_EXERCISE DESCRIPTION_
Repeat the listing word for word, but skip any pictures.

───── STORED DATA

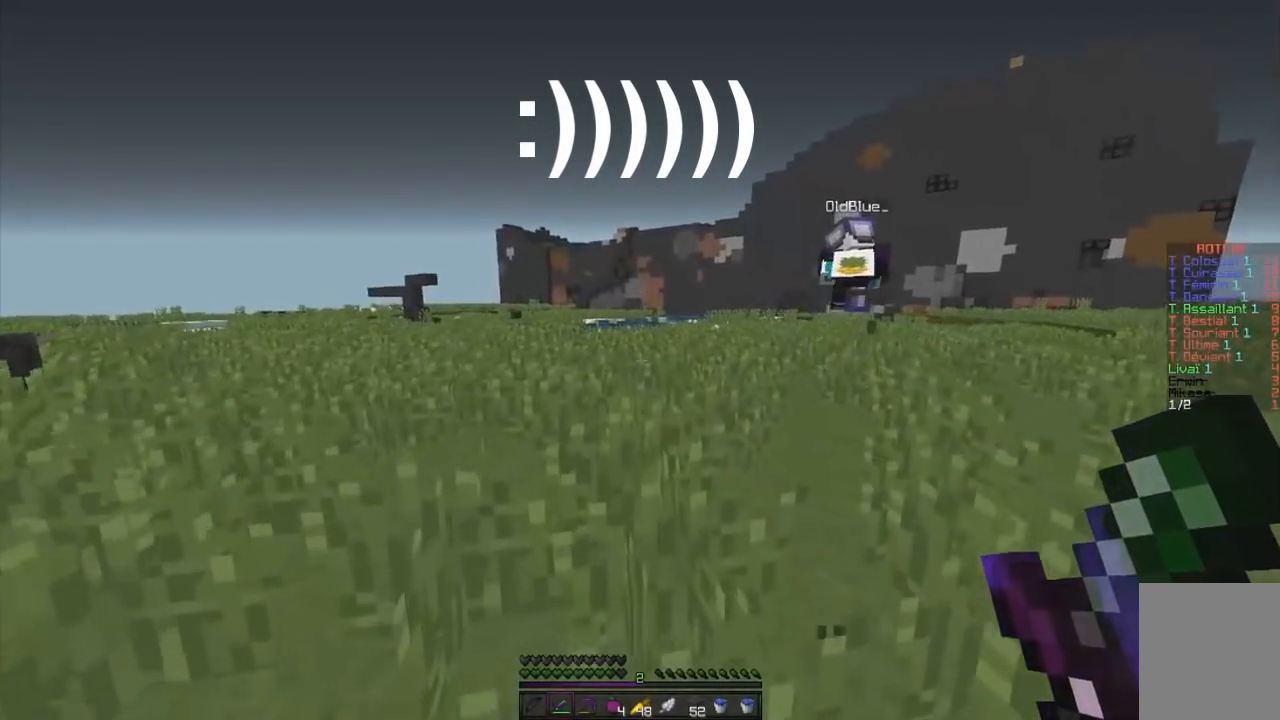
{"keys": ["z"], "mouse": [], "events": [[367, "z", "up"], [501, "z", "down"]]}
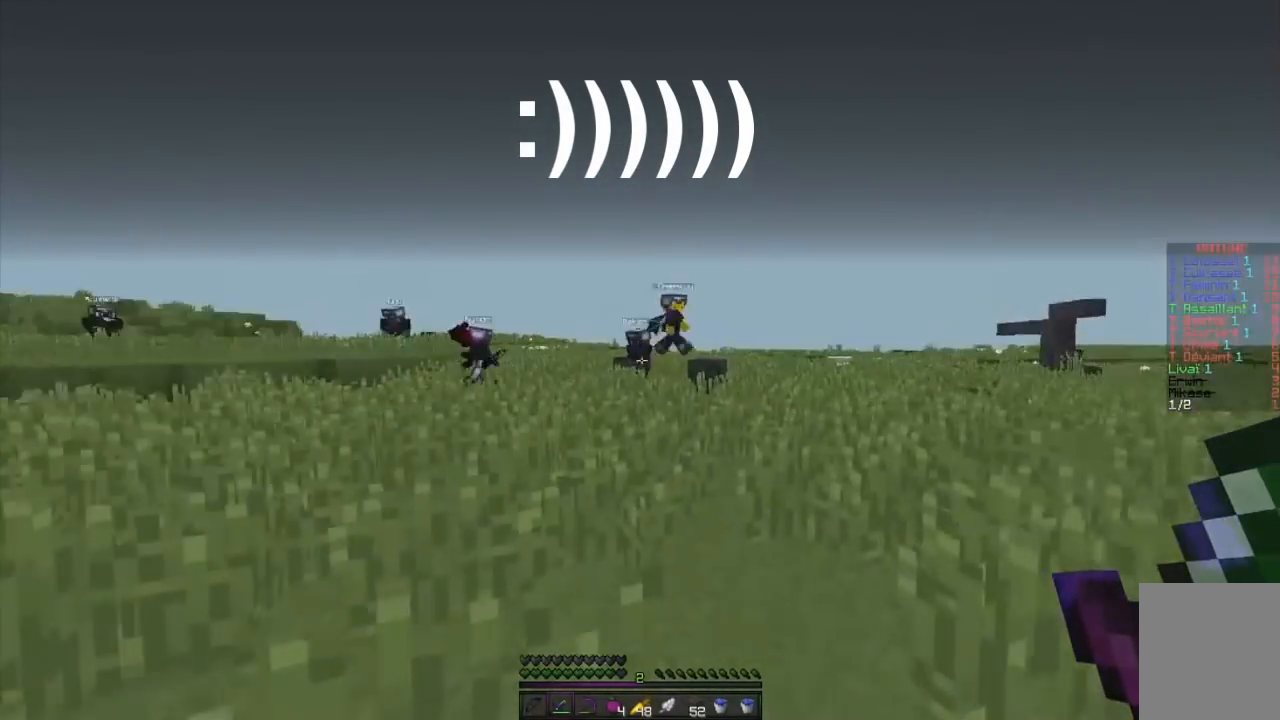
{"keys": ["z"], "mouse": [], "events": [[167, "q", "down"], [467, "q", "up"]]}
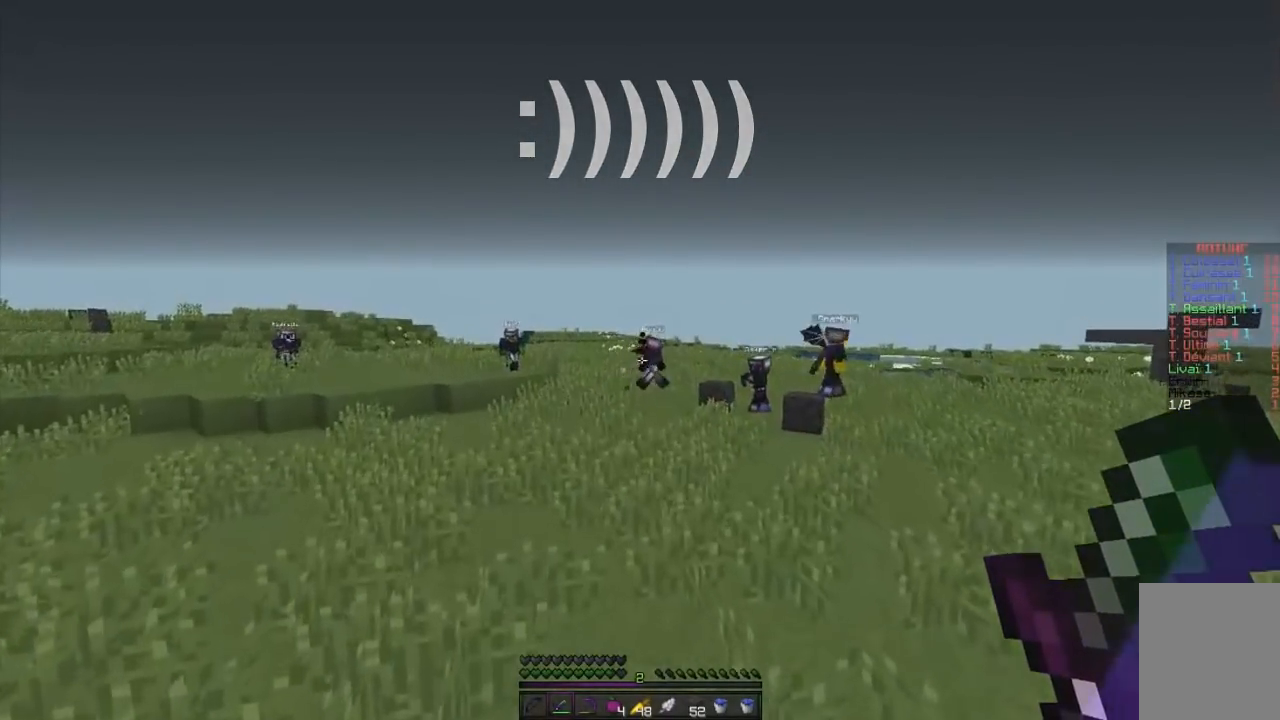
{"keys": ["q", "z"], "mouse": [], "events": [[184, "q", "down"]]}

──────────

_ANSWER BOX_
{"keys": ["z"], "mouse": [], "events": [[367, "z", "up"], [501, "z", "down"]]}
{"keys": ["z"], "mouse": [], "events": [[167, "q", "down"], [467, "q", "up"]]}
{"keys": ["q", "z"], "mouse": [], "events": [[184, "q", "down"]]}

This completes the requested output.